Return all the lines below exactly. Any picture among them is omitted.
##### SUPPLIED INFORMATION
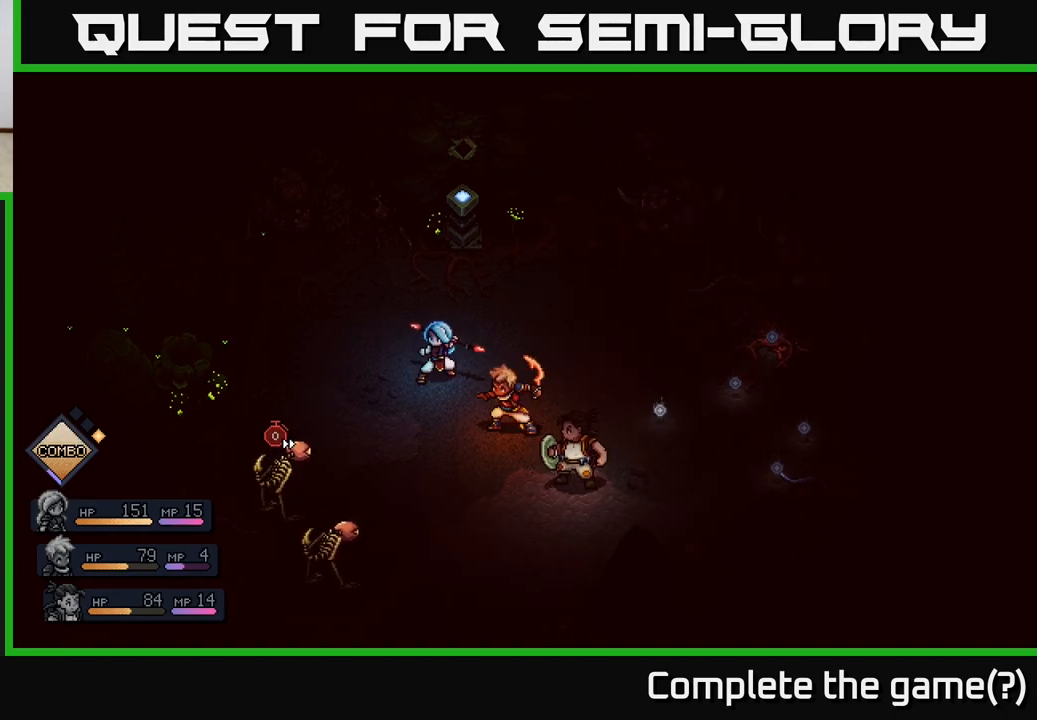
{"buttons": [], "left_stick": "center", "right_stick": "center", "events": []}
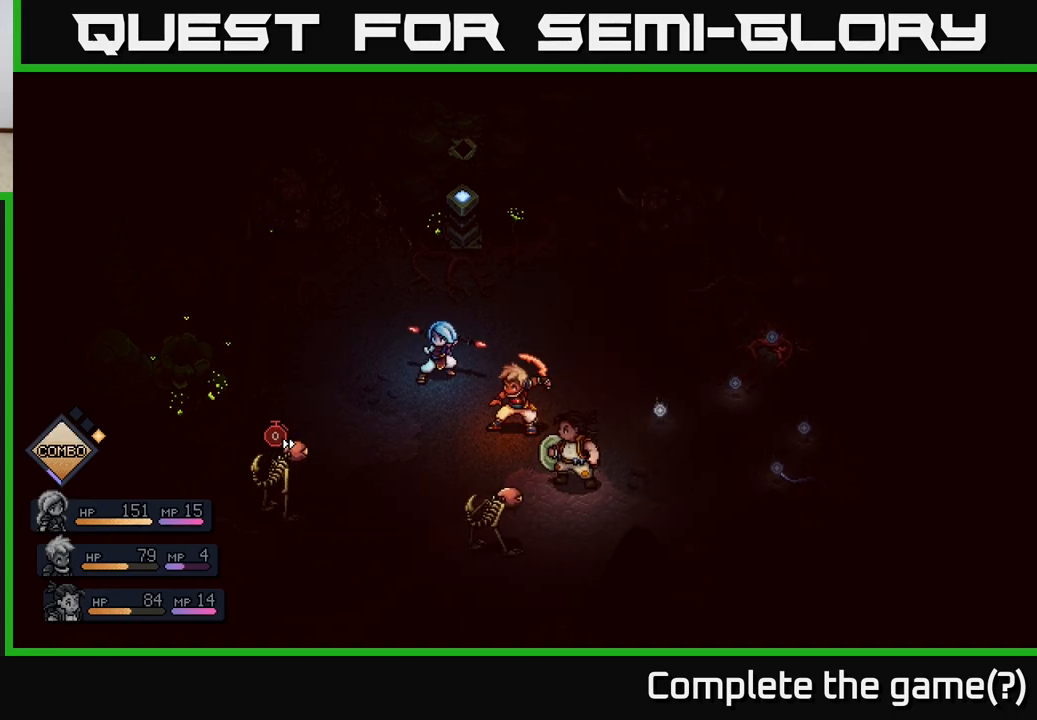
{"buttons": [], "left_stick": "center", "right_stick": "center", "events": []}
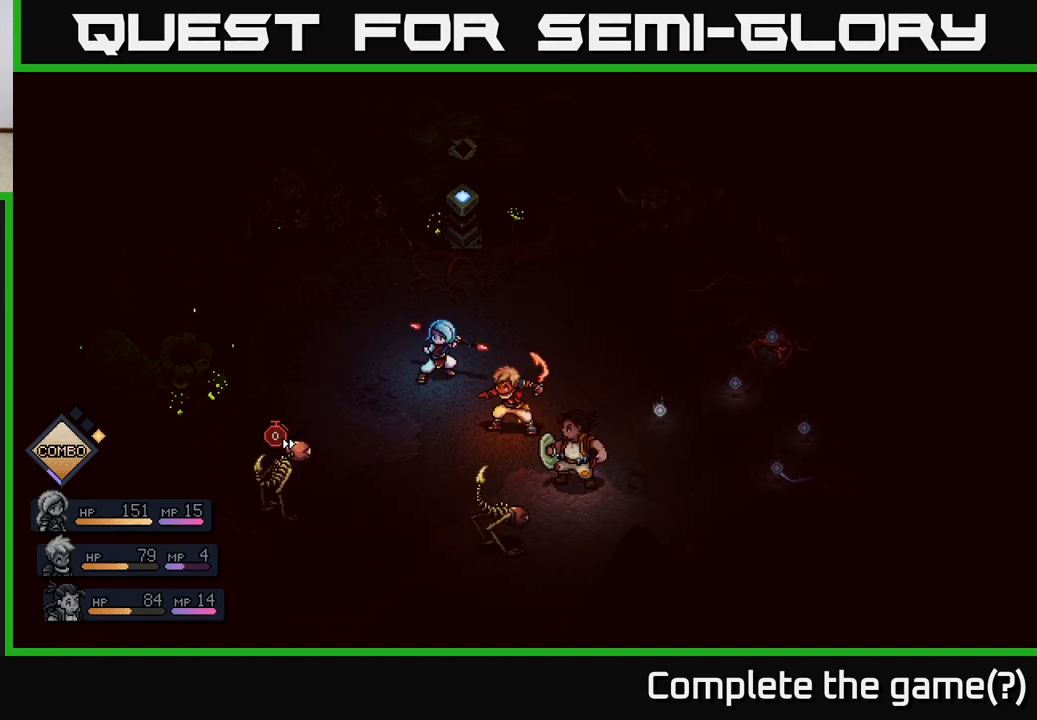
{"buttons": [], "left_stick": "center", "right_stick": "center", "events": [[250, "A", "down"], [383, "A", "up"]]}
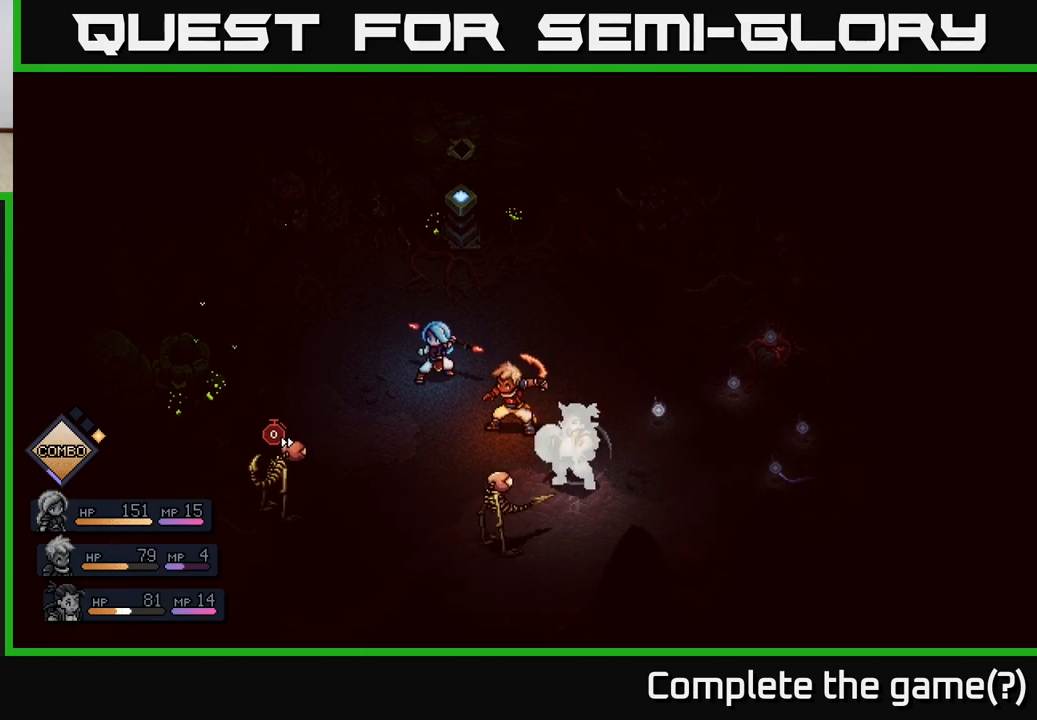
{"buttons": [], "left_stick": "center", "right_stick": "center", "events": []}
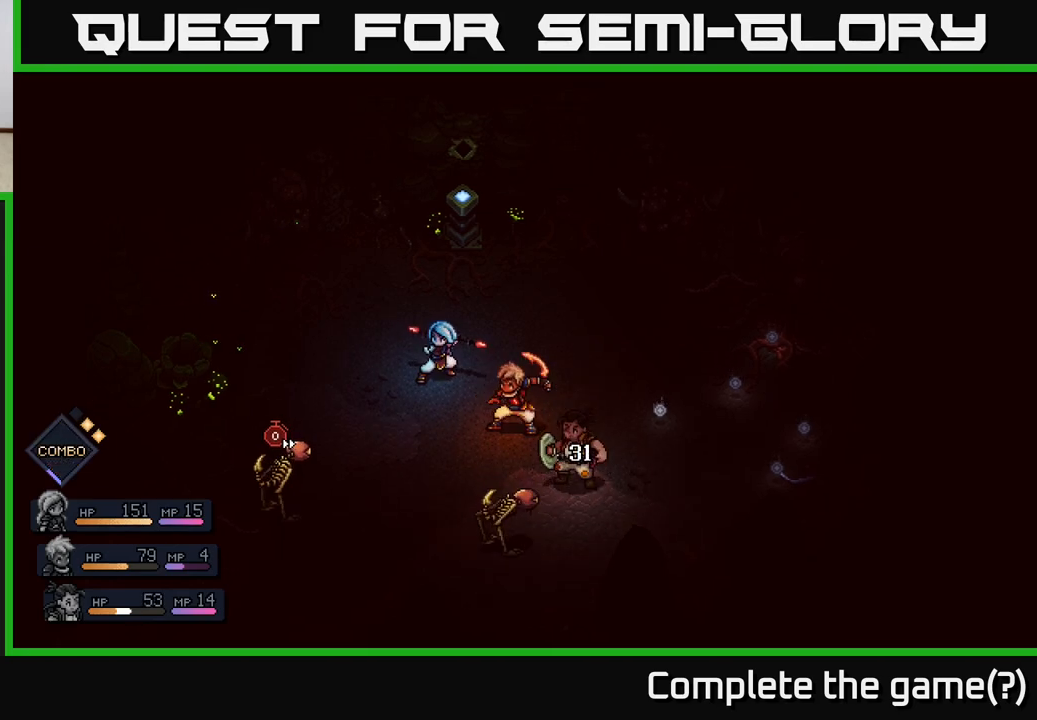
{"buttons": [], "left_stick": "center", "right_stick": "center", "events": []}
##########
ANSWER
{"buttons": [], "left_stick": "center", "right_stick": "center", "events": []}
{"buttons": [], "left_stick": "center", "right_stick": "center", "events": []}
{"buttons": [], "left_stick": "center", "right_stick": "center", "events": [[250, "A", "down"], [383, "A", "up"]]}
{"buttons": [], "left_stick": "center", "right_stick": "center", "events": []}
{"buttons": [], "left_stick": "center", "right_stick": "center", "events": []}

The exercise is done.